It is all about our communities. Safe, strong, and vibrant communities are at the heart of the Green Party’s vision for the future of Canada – a Canada where we share responsibilities and respect for each other.
We are dedicated to responsible governance that protects our country and our fellow Canadians. This commitment shapes our approach to tackling crime, delivering justice, reducing recidivism, protecting Canada’s borders, and combating terrorism.
The Green Party is also a practical party. In all our policies we seek to avoid over-the-top rhetoric and partisanship, and focus upon tackling the important issues. We take this same pragmatic and level-headed approach to the tough issues of criminal justice.
Canada is not in the midst of a crime wave.
In fact, the incidence of violent crime is down. Despite that fact, the Harper Administration has forced through a series of laws justified as necessary for ‘law and order.’ The sloganeering is aimed at increasing public fears of violent crime.
These laws, first legislated in the 2011 Omnibus Crime Bill C-10, and then through a series of more targeted changes, many of them presented as private members bills from Conservative MPs, have executed a transformational change in Canadian criminal law. Canada has now embraced the failed ‘mandatory minimum sentence’ approach tried and abandoned in jurisdictions like Texas.
The impacts are being felt at the provincial level with increased costs and over-crowded prisons, leading to more failed policies like double bunking.
Greens support smarter investments to further reduce crime through better programs in youth activity and early childhood education.
Still, even with the crime rate going down, we would all like to feel safer on the streets and in our own homes.
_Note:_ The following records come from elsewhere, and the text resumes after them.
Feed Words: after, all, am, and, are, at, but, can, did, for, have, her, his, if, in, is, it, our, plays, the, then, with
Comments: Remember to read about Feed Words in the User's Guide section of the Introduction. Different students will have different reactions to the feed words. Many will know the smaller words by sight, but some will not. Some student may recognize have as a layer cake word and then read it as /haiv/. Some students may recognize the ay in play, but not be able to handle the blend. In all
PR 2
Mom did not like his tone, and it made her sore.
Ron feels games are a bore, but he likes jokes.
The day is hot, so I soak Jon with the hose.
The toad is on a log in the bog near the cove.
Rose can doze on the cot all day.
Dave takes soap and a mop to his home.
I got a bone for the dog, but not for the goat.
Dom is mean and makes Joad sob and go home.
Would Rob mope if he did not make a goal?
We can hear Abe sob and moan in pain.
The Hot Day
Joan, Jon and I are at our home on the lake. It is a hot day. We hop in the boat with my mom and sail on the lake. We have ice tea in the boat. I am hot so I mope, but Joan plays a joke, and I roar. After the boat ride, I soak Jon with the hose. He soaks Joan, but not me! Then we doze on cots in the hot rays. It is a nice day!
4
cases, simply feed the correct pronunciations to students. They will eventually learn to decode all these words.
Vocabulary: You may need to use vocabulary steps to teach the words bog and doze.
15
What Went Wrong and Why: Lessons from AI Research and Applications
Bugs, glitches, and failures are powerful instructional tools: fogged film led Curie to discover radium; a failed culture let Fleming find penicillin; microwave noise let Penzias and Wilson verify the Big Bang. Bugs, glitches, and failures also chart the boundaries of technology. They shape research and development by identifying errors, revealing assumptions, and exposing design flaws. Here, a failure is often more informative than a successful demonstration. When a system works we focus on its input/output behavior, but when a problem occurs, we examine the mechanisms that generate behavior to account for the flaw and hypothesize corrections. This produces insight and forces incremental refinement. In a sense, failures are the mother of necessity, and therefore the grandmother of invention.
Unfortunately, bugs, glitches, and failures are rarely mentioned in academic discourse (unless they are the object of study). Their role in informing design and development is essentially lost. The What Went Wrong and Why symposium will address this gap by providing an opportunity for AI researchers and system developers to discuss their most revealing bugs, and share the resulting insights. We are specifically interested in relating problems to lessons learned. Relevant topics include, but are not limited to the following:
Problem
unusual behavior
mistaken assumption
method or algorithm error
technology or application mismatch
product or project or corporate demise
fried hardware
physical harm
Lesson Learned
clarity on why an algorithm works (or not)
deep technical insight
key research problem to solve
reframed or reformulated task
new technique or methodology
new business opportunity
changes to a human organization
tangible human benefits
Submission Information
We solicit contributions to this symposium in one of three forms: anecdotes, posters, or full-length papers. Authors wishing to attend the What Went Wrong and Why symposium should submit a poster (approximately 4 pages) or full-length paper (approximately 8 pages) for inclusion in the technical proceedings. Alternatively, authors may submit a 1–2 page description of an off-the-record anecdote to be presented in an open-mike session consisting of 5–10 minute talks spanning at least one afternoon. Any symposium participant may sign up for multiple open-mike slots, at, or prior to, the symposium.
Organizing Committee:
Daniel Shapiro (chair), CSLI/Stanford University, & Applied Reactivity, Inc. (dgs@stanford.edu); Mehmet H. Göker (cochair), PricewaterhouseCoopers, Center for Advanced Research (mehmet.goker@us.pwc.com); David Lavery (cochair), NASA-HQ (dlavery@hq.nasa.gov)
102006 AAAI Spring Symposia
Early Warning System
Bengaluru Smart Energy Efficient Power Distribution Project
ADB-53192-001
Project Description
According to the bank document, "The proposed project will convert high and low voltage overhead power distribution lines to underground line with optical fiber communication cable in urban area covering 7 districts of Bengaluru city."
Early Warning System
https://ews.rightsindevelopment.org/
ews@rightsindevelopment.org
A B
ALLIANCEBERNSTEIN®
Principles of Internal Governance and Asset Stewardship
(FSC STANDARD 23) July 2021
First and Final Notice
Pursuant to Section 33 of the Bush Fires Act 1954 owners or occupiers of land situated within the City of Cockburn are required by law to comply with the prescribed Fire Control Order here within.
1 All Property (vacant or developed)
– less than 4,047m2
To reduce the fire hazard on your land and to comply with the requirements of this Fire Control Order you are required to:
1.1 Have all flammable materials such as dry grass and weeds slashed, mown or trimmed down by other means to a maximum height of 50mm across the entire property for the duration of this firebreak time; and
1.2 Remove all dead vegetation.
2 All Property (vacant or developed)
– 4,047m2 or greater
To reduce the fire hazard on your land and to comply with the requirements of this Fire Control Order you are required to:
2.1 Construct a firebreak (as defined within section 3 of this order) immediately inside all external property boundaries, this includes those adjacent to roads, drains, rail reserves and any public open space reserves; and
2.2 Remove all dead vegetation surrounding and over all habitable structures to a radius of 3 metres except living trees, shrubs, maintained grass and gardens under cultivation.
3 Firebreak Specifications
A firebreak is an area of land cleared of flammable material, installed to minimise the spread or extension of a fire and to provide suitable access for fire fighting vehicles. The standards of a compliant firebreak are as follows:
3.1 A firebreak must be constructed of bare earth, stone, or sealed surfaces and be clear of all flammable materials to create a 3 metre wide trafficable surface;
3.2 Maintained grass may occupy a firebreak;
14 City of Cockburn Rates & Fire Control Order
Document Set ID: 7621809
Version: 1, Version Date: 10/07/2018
We do have problems in the justice system. Many Canadians see a disconnect between the severity of the crime, the length of prison sentences, and the availability of parole. Many Canadians support restorative sentencing that promotes a sense of responsibility in the offender and secures amends for the victims of crime. Additionally, many Canadians recognize that offenders are often unaccountable to the community upon their release from prison.
The Green Party will meet these challenges. We will ensure that those who break the law are held responsible and the needs of victims are recognized and accommodated.
Our vision is of a legal system that is effective and fair, connects with communities, is simple and transparent, as well as fast and effective – while maintaining Canadians’ traditional commitments to justice and the rule of law.
It is also true that the Green Party does politics differently. One of the things this means is that we strive to get at the root of problems in our society and take a more integrated approach to governmental action. For example, it is not uncommon for Green candidates to speak about health care, affordable housing, and education when asked about problems of crime. We are always seeking to get at the root of a problem.
Greens understand that true justice and real security cannot stand alone, out of our social and cultural context. We are committed to addressing underlying causes of crime such as poverty, racism, and inequality while ensuring offenders are dealt with fairly by means of proportionate sanctions. We believe a responsible government will see the big picture and have well-integrated policies that truly prevent crime and truly protect our communities.
The Green Party advocates for practical and integrated measures that will make Canada a safer place for raising families, being active in the community, and being productive in the workplace.
The first defense in reducing crime is to keep young people from becoming criminals. Green Party programs to alleviate poverty, to legalize marijuana, to increase physical fitness and sport, as well as investing in community health, will all pay big dividends in reduced crime.
The test for when a crime crosses that societal line in the sand will be when the perpetrator has been violent. Violent offenders must face more serious consequences, in setting bail, in sentencing, and in parole terms. On the other hand, the Green Party has consistently highlighted the high social and financial costs of incarceration, opposed fixed minimum sentences, and supported opportunities for holding offenders accountable outside the prison system.
Green Party MPs will:
Repeal all the Harper era criminal laws creating mandatory minimum sentences;
Review the Young Offenders Act to ensure it is not an inducement to youth crime, while retaining its core principle, that youth should not be treated as hardened criminals;
Revise laws to increase penalties for domestic violence and ensure protection for the victims and survivors of domestic violence;
Improve the Victims Bill of Rights to include the Marcy’s Law provisions from California (ensuring victims are fully informed of their rights);
Ensure meaningful and appropriate resources are available for communities that wish to use restorative justice and community healing programs in which wrongdoers make reparation to victims and their communities;
Oppose any attempts to privatize prisons in Canada;
Dedicate resources to computer crimes specialists combating the online sexual exploitation of children through child pornography and Internet luring. The RCMP must have the necessary resources and tools to tackle this problem on a national scale. The Harper era legislation fails to provide tools, while intruding excessively on privacy rights of law-abiding Canadians;
Focus on education and meaningful work for offenders while they are incarcerated in order that they might pay at least part of the costs of their crime and housing in jail, as well as become better prepared for reintegration into society upon their release. Restore, wherever possible, the prison farm system;
Provide guidance for judges making bail determinations to avoid release for violent crimes when there is a risk of re-offending. Those who post bail also need to be held accountable if the accused does not show up in court. Money pledged as bail must be collected;
Restore merit as the primary criterion for selection of judges through the use of balanced review panels where no one political or ideological viewpoint is dominant.